India’s benchmark indices declined on Tuesday, along with most of their global peers, as investors assessed the hawkish comments from US Federal Reserve officials.
The Sensex plunged as much as 809 points during the day but partially recovered in the last 30 minutes of trading to settle at 60,115, with a decline of 632 points, or 1.04 per cent. The Nifty50, on the other hand, dropped 187 points, or 1.03 per cent, to end the session at 17,914.
Foreign portfolio investors net sold Indian equities worth Rs 2,109 crore, while domestic institutional investors lent support to the market and bought shares worth Rs 1,806 crore, according to provisional data from the exchanges.
Atlanta Fed President Raphael Bostic on Monday said the US central bank was determined to tackle high inflation, and that it should raise interest rates above 5 per cent by the second quarter and then go on hold for “a long time.” Bostic added that if the upcoming data showed cooling consumer prices, then the case for reducing rate hikes to 25 basis points would be stronger.
San Francisco Fed President Mary Daly, meanwhile, said she expected the central bank to raise interest rates to above 5 per cent.
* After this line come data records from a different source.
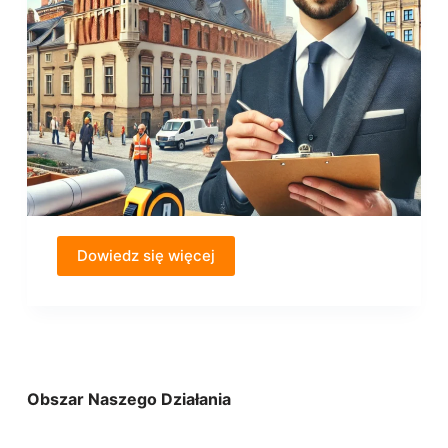
Dowiedz się więcej
Obszar Naszego Działania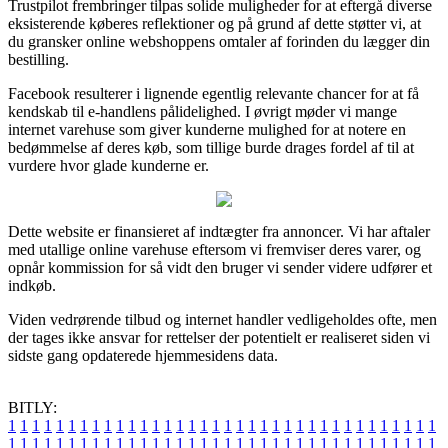
Trustpilot frembringer tilpas solide muligheder for at eftergå diverse
eksisterende køberes reflektioner og på grund af dette støtter vi, at
du gransker online webshoppens omtaler af forinden du lægger din
bestilling.
Facebook resulterer i lignende egentlig relevante chancer for at få
kendskab til e-handlens pålidelighed. I øvrigt møder vi mange
internet varehuse som giver kunderne mulighed for at notere en
bedømmelse af deres køb, som tillige burde drages fordel af til at
vurdere hvor glade kunderne er.
Dette website er finansieret af indtægter fra annoncer. Vi har aftaler
med utallige online varehuse eftersom vi fremviser deres varer, og
opnår kommission for så vidt den bruger vi sender videre udfører et
indkøb.
Viden vedrørende tilbud og internet handler vedligeholdes ofte, men
der tages ikke ansvar for rettelser der potentielt er realiseret siden vi
sidste gang opdaterede hjemmesidens data.
BITLY:
1
1
1
1
1
1
1
1
1
1
1
1
1
1
1
1
1
1
1
1
1
1
1
1
1
1
1
1
1
1
1
1
1
1
1
1
1
1
1
1
1
1
1
1
1
1
1
1
1
1
1
1
1
1
1
1
1
1
1
1
1
1
1
1
1
1
1
1
1
1
1
1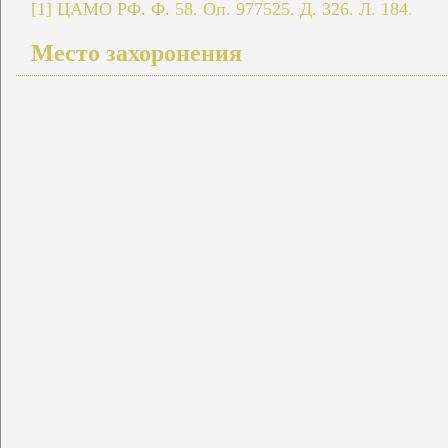
[1]
ЦАМО РФ. Ф. 58. Оп. 977525. Д. 326. Л. 184
.
Место захоронения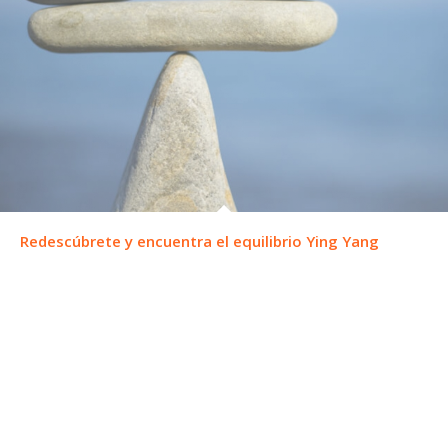
Redescúbrete y encuentra el equilibrio Ying Yang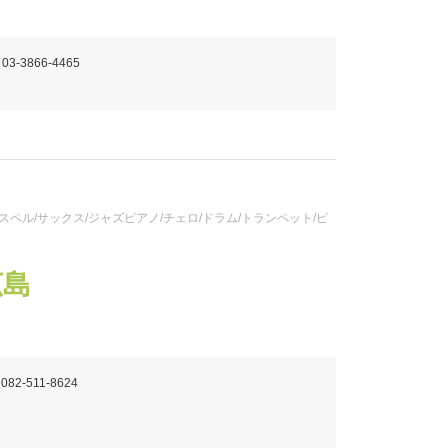
 03-3866-4465
ペル/サックス/ジャズピアノ/チェロ/ドラム/トランペット/ピ
広島
 082-511-8624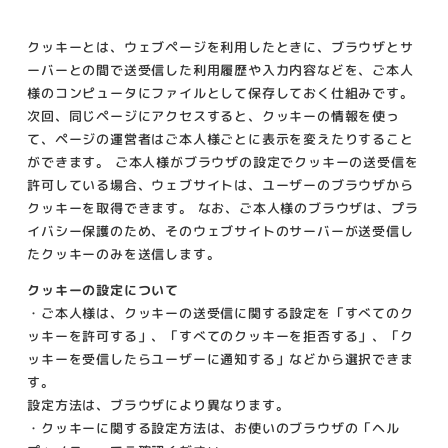
クッキーとは、ウェブページを利用したときに、ブラウザとサ
ーバーとの間で送受信した利用履歴や入力内容などを、ご本人
様のコンピュータにファイルとして保存しておく仕組みです。
次回、同じページにアクセスすると、クッキーの情報を使っ
て、ページの運営者はご本人様ごとに表示を変えたりすること
ができます。 ご本人様がブラウザの設定でクッキーの送受信を
許可している場合、ウェブサイトは、ユーザーのブラウザから
クッキーを取得できます。 なお、ご本人様のブラウザは、プラ
イバシー保護のため、そのウェブサイトのサーバーが送受信し
たクッキーのみを送信します。
クッキーの設定について
・ご本人様は、クッキーの送受信に関する設定を「すべてのク
ッキーを許可する」、「すべてのクッキーを拒否する」、「ク
ッキーを受信したらユーザーに通知する」などから選択できま
す。
設定方法は、ブラウザにより異なります。
・クッキーに関する設定方法は、お使いのブラウザの「ヘル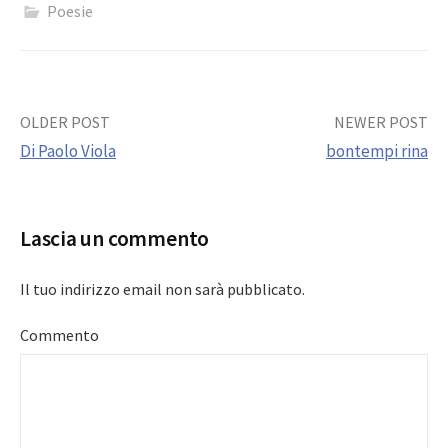
Poesie
Post
OLDER POST
NEWER POST
Di Paolo Viola
bontempi rina
navigation
Lascia un commento
Il tuo indirizzo email non sarà pubblicato.
Commento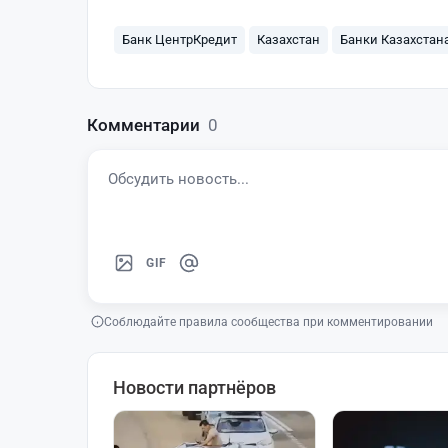
Банк ЦентрКредит
Казахстан
Банки Казахстан
Комментарии
0
GIF
Соблюдайте правила сообщества при комментировании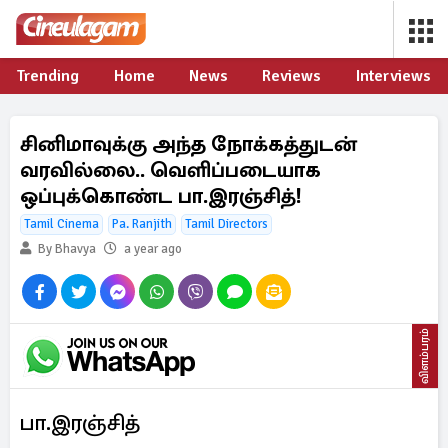
Trending
Home
News
Reviews
Interviews
சினிமாவுக்கு அந்த நோக்கத்துடன்
வரவில்லை.. வெளிப்படையாக
ஒப்புக்கொண்ட பா.இரஞ்சித்!
Tamil Cinema
Pa. Ranjith
Tamil Directors
By Bhavya
a year ago
விளம்பரம்
பா.இரஞ்சித்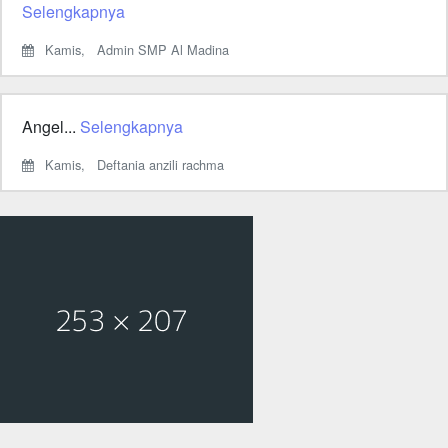
Selengkapnya
Kamis,
Admin SMP Al Madina
Angel...
Selengkapnya
Kamis,
Deftania anzili rachma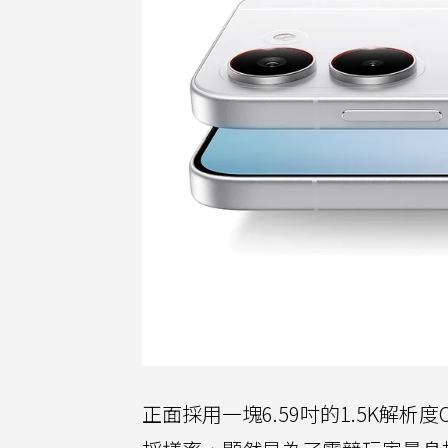
正面採用一塊6.59吋的1.5K解析度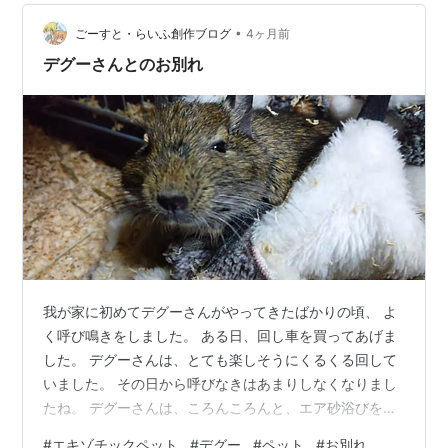
なった なぜ家族葬を選んだのか 家族葬がこんなに自由だ
•
とは、知らなかった 打ち合わせで決めることは、想像の
ごーすと・らいふ創作ブログ
4ヶ月前
何倍もあった この経験から、わたしが変わったこと まと
デグーさんとのお別れ
め 何も決めていなかった。それで…
我が家に初めてデグーさんがやってきたばかりの頃、 よ
く呼び鳴きをしました。 ある日、回し車を買ってあげま
した。 デグーさんは、とても楽しそうにくるくる回して
いました。 その日から呼びなきはあまりしなくなりまし
たね。 デグーさんは、ころんころんと、エア砂浴びをし
て、 砂浴びの催促をします。 すると、親が砂浴びのケー
#
エキゾチックペット
#
デグー
#
ペット
#
お別れ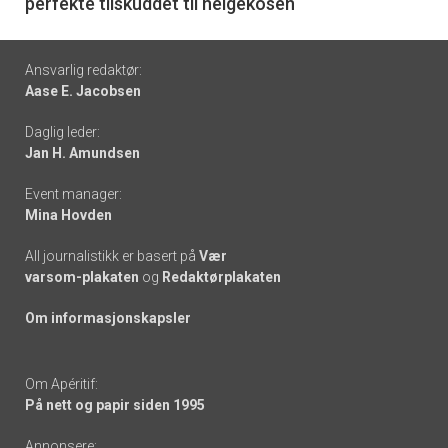
perfekte tilskuddet til helgekosen
Footer
Ansvarlig redaktør:
Aase E. Jacobsen
-
Daglig leder:
links
Jan H. Amundsen
Event manager:
Mina Hovden
All journalistikk er basert på
Vær
varsom-plakaten
og
Redaktørplakaten
Om informasjonskapsler
Om Apéritif:
På nett og papir siden 1995
Annonsere: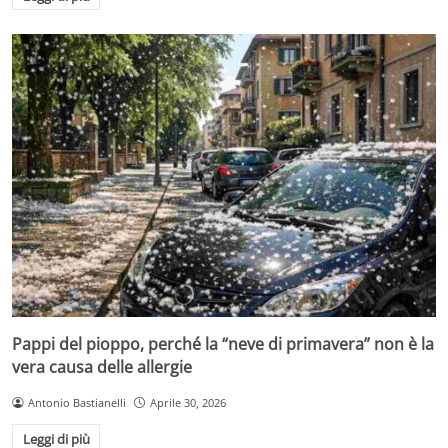
Pappi del pioppo, perché la “neve di primavera” non è la
vera causa delle allergie
Antonio Bastianelli
Aprile 30, 2026
Leggi di più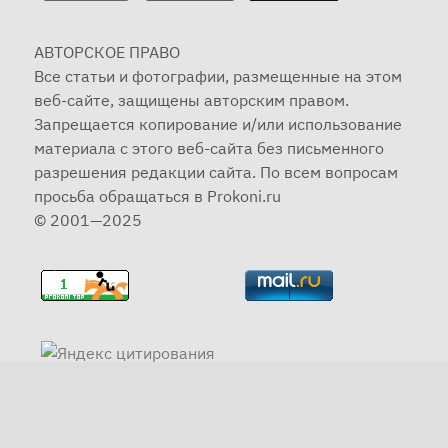
АВТОРСКОЕ ПРАВО
Все статьи и фотографии, размещенные на этом
веб-сайте, защищены авторским правом.
Запрещается копирование и/или использование
материала с этого веб-сайта без письменного
разрешения редакции сайта. По всем вопросам
просьба обращаться в Prokoni.ru
© 2001—2025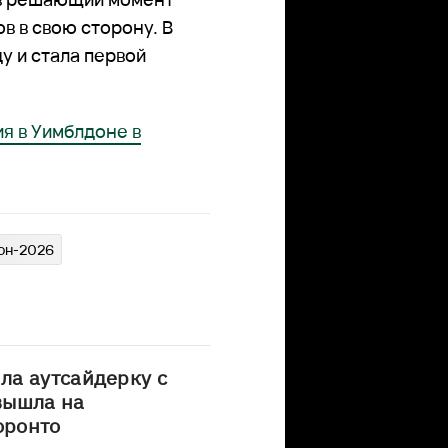
в в свою сторону. В
у и стала первой
ия в Уимблдоне в
он-2026
ла аутсайдерку с
вышла на
оронто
It was too early to declare victory over inflation, Daly said. Neither Bostic nor Daly has a vote on policy this year. As a result, investors awaited remarks from Fed Chairman Jerome Powell for clues on the trajectory of interest rates.
The US non-farm payroll data was better than expected in December, and the unemployment rate fell by 0.1 percentage point to 3.5 per cent. However, the average hourly earnings rose 0.3 per cent compared to last month. The softening wage growth has made a section of the markets hopeful of the Fed going a bit easy on rate hikes. The US central bank sees wage pressures as an impediment to achieving its target of bringing down inflation to 2 per cent.
“Volatility will last till there is some indication that interest rates have peaked and will be stable for some time before they start softening. As of the last FOMC meeting, markets were speculating a peak rate of 4.8 to 5 per cent. Now there is an indication that it will go above 5 per cent and that is spooking the market,” said U R Bhat, co-founder, Alphaniti Fintech.
The market breadth was weak with 2,189 stocks declining and 1,329 advancing. More than two-thirds of the Sensex stocks declined. Reliance Industries contributed the most to the index’s decline, falling 1.5 per cent. HDFC Bank (down 1.7 per cent) and ICICI Bank (down 1.5 per cent) were the other big contributors to the index’s fall.
“Domestic equities have been witnessing wild swings in the last few days as a series of events have kept investors on the edge. Some volatility was also due to the cautious environment globally ahead of US Fed Chair Powell’s speech. We expect the Nifty to move in a broader range ahead of various events like the US Fed speech, and the release of US, India and Europe CPI data. However, expectations of healthy earnings could cap the downside,” said Siddhartha Khemka, head-retail research at Motilal Oswal Financial Services.